5. The plaintiff has not produced any evidence to rebut the presumption which the consent of the reversioners raises in this case. It has been proved beyond any doubt that out of the consideration, at least Rs. 1250 were required to pay off a prior mortgage. There is nothing to show that it was possible to raise this sum of money without selling the property in dispute. In the absence of any such proof, it cannot be said that the sale of the property in dispute to raise this sum of money was not justified. It was not incumbent on the vendee to prove how the balance of the sale consideration was applied. All that was necessary for him to show was that there was a pressing need to meet which the sale of the property was essential. In Sri Krishen Das v. Nathu Ram their Lordships observed:
The statement that, 'where a father has sold ancestral property for the discharge of his debts, if the application of the bulk of the proceeds is accounted for, the fact that a small part is not accounted for will not invalidate the sale, although in itself a correct statement of the law, is not a complete statement of the law; a sale will not necessarily be invalidated wherever the part of the consideration not accounted for cannot be described as small.
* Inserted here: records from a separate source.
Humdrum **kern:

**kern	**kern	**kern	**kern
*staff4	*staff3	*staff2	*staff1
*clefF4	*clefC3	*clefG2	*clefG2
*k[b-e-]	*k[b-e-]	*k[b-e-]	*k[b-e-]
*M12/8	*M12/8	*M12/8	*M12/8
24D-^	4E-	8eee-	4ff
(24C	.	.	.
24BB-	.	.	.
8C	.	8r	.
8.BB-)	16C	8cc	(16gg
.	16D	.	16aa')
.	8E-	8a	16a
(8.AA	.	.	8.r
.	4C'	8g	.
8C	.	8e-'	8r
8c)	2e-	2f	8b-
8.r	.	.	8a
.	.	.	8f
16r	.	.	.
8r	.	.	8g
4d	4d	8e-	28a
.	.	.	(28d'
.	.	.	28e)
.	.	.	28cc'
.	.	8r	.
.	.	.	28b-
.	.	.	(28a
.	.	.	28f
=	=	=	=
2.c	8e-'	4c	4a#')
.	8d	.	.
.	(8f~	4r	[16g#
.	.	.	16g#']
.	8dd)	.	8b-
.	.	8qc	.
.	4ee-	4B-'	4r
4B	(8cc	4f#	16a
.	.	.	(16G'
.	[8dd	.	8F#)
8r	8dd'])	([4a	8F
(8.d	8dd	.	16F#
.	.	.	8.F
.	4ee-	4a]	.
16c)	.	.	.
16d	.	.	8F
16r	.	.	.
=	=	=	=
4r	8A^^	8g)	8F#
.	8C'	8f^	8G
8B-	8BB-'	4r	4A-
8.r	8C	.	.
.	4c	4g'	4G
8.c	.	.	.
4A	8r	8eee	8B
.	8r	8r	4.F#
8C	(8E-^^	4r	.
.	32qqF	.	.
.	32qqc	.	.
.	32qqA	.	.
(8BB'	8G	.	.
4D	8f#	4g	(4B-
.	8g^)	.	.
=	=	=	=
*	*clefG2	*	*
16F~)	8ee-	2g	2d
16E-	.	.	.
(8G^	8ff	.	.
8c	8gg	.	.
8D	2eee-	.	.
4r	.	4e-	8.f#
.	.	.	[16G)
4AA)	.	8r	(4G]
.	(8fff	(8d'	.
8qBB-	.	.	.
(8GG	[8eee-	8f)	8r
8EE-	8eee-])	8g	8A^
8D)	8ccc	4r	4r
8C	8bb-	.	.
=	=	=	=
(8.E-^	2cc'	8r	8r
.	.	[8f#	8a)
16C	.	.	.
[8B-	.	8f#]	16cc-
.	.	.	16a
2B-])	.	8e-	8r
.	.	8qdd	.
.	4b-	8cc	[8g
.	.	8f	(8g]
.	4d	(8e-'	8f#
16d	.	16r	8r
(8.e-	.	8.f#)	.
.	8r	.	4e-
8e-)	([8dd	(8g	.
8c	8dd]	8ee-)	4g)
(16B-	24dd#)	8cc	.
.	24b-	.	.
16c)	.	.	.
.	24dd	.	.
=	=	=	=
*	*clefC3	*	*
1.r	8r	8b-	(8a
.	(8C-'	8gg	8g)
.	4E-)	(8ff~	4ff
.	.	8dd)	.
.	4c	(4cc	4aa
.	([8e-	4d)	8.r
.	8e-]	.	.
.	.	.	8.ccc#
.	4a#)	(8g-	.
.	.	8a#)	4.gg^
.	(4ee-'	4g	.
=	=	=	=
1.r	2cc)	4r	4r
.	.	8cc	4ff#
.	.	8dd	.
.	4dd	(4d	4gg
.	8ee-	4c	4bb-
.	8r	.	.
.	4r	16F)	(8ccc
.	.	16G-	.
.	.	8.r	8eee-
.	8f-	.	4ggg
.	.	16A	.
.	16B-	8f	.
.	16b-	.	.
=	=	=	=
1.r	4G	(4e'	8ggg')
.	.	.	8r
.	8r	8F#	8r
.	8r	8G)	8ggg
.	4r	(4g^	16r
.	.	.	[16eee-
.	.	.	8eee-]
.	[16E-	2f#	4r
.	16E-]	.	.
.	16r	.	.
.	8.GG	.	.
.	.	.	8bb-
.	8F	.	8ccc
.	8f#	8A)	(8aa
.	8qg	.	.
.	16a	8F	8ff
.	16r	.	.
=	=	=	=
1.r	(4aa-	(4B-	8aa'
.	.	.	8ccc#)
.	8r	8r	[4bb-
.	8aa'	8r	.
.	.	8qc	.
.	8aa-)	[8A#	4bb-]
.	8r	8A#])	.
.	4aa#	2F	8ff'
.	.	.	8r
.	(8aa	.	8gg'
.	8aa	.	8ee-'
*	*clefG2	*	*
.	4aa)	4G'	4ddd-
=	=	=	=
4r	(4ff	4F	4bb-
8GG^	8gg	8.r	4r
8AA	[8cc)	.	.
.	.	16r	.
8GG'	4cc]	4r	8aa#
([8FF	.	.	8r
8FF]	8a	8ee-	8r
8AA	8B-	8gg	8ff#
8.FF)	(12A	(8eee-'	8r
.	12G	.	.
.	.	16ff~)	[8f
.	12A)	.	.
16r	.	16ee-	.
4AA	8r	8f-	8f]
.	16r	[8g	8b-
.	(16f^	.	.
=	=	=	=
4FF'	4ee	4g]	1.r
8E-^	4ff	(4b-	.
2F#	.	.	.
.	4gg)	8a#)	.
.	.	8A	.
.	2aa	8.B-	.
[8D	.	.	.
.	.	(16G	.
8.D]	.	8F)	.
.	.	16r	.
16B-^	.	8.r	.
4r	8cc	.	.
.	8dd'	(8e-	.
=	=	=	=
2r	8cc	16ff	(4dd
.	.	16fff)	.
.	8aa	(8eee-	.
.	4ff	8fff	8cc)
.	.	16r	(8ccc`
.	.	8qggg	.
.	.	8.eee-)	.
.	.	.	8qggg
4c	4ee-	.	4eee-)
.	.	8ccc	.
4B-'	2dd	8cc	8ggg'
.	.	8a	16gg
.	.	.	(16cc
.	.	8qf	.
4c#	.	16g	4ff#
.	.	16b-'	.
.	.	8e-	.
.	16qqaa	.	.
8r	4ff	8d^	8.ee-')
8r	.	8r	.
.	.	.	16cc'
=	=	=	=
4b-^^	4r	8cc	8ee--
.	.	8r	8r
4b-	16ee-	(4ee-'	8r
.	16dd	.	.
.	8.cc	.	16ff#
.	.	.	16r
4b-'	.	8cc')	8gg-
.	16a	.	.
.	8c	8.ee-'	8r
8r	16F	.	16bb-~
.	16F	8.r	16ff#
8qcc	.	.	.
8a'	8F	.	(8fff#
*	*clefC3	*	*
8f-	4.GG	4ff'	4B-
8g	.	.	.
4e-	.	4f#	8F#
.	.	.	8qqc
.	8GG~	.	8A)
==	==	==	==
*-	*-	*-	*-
The true question which falls to be answered in such cases is whether the sale itself was one which was justified by legal necessity. This is the point of view from which the matter should be approached.
Where the sale has been held to be justified, but there is no evidence as to the application of a portion of the consideration, a presumption arises that it has been expended for proper purposes, and for the benefit of the family.
6. In Gauri Shanker v. Jiwan Singh their Lordships again observed:
A sale of joint property will not be set aside merely because a part of the proceeds is not proved to have been applied to purposes of necessity. The real question that has to be considered is this : whether the sale itself was justified by necessity. If the purchaser has acted honestly, if the existence of a family necessity for sale is made out, and the price is not unreasonably low, he (the purchaser) is not bound to account for the application of the price.
7. Taking all these facts into consideration, we find that the learned Civil Judge was right in upholding the sale. There is no force in the appeal. It is therefore ordered that it be dismissed with costs.